[Data extracted from a collection]
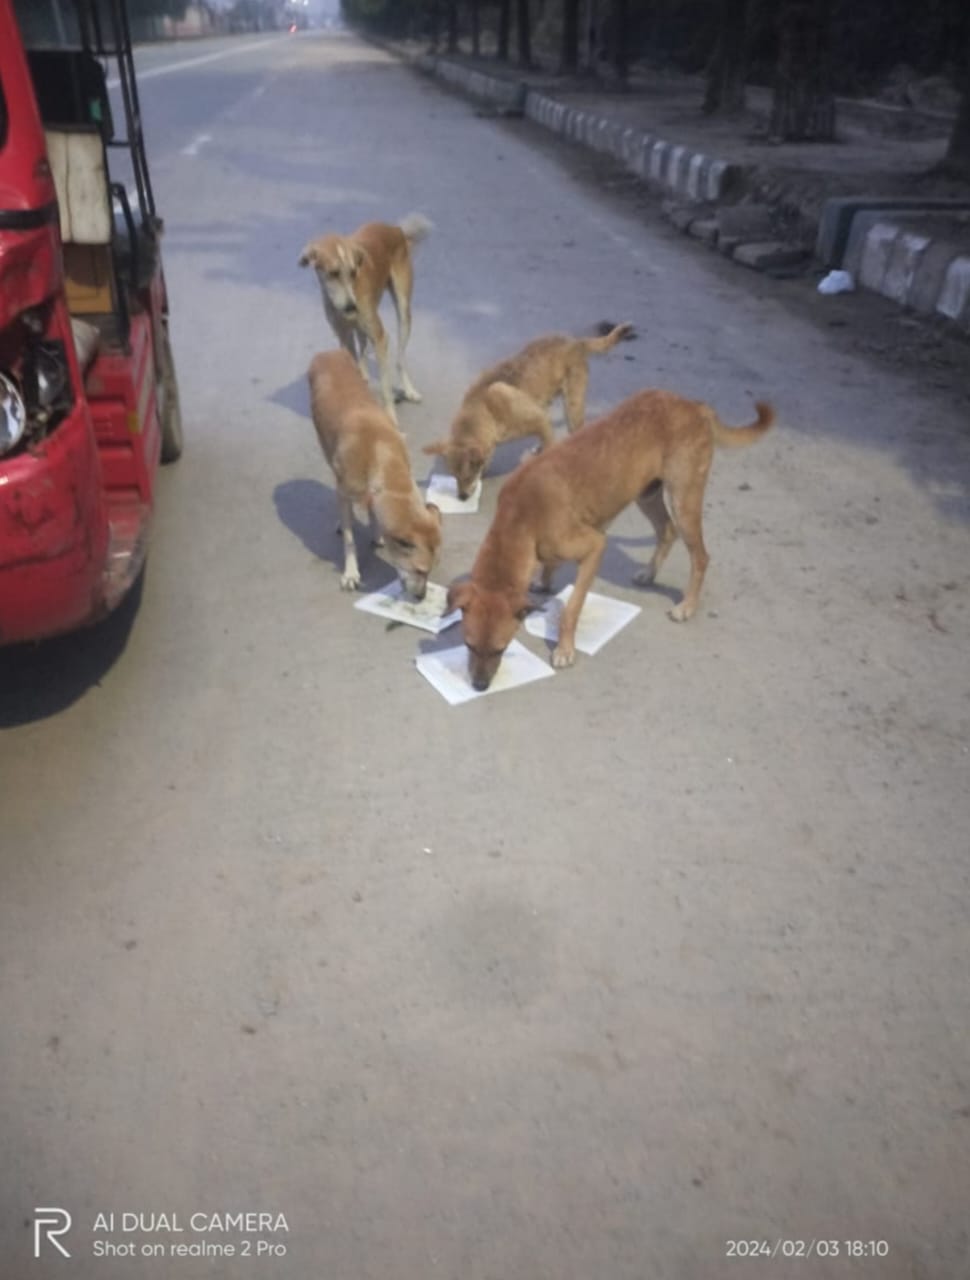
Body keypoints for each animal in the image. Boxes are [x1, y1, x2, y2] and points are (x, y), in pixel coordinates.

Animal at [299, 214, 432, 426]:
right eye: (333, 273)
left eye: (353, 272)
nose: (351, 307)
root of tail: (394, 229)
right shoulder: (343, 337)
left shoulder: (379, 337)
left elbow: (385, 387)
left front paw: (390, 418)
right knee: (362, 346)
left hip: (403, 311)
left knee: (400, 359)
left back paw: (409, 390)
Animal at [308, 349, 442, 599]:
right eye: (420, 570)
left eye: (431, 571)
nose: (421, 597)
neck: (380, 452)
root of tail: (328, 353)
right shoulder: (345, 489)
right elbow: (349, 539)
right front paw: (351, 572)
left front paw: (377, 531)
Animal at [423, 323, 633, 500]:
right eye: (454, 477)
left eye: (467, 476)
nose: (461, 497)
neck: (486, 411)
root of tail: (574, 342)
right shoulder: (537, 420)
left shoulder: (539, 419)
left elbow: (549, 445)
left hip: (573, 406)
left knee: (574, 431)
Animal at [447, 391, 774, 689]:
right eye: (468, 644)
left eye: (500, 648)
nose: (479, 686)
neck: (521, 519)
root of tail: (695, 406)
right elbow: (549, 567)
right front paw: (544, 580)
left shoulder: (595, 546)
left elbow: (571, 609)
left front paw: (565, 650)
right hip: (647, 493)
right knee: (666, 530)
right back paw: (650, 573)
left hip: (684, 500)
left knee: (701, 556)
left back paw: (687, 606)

--

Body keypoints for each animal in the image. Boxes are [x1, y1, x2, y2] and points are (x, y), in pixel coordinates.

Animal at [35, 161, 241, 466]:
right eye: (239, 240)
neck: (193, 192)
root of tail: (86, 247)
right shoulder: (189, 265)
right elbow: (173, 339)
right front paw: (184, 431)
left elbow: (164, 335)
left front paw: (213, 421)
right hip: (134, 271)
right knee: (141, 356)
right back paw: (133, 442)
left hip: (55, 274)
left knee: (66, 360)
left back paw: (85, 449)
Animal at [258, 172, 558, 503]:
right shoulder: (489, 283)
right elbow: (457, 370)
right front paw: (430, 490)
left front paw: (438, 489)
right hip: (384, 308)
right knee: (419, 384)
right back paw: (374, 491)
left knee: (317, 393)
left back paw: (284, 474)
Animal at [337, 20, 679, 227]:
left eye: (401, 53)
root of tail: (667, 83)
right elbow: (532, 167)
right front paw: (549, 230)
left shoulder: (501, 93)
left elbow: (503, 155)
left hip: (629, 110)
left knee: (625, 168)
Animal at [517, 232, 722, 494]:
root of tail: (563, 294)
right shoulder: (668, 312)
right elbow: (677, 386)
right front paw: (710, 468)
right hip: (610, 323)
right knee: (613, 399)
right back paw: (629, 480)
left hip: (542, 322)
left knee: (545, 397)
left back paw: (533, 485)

TASK REQUIREMENTS: Wherever the string "front" is found in the entries, copy the line it sits in.

ANSWER SPACE:
left front paw: (390, 418)
right front paw: (351, 572)
left front paw: (377, 531)
right front paw: (544, 580)
left front paw: (565, 650)
right front paw: (184, 431)
left front paw: (213, 421)
right front paw: (430, 490)
left front paw: (438, 489)
right front paw: (549, 230)
right front paw: (710, 468)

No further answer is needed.